- Task instructions
Please find every line in the entries below that contains the string "Live", and copy it.

Data for the task: Begin

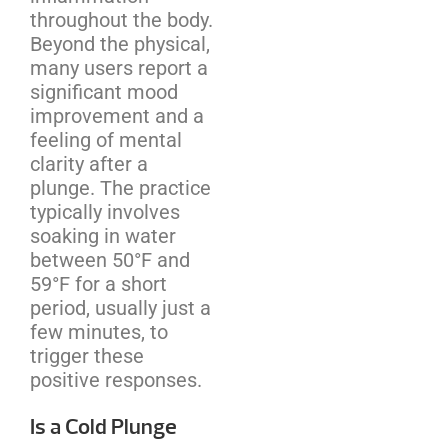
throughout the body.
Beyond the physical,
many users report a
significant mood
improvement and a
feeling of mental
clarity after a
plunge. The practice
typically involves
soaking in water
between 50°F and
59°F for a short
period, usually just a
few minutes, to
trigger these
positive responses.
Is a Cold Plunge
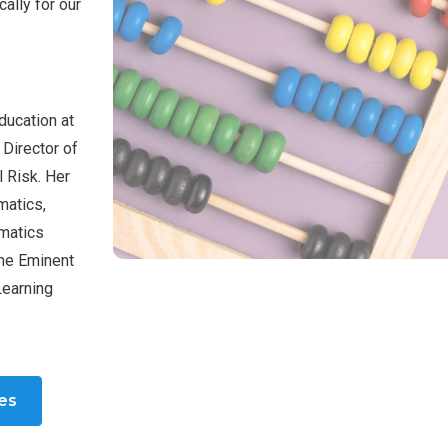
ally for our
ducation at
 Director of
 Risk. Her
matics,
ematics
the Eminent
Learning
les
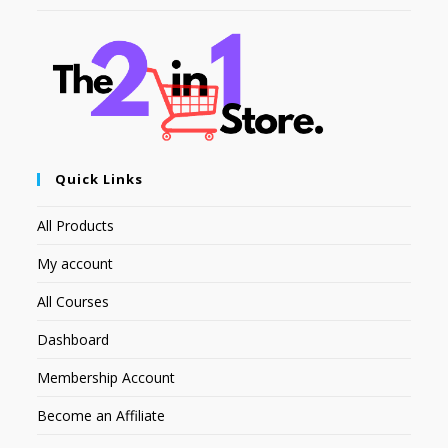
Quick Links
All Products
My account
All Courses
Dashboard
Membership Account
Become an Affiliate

Data for the task: End
Data for the task: Begin

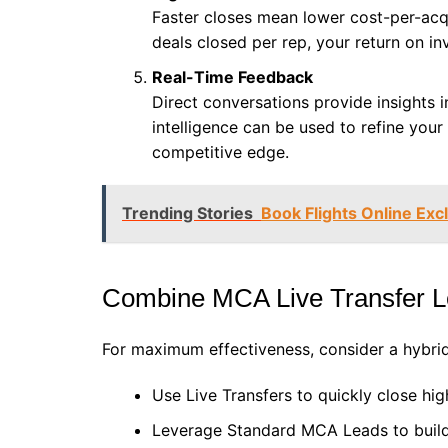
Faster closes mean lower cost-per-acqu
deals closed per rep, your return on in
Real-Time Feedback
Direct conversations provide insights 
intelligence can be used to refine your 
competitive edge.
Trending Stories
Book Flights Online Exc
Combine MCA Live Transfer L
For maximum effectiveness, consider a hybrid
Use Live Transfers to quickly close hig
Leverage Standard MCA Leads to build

Data for the task: End

- Task result
Combine MCA Live Transfer L
Use Live Transfers to quickly close hig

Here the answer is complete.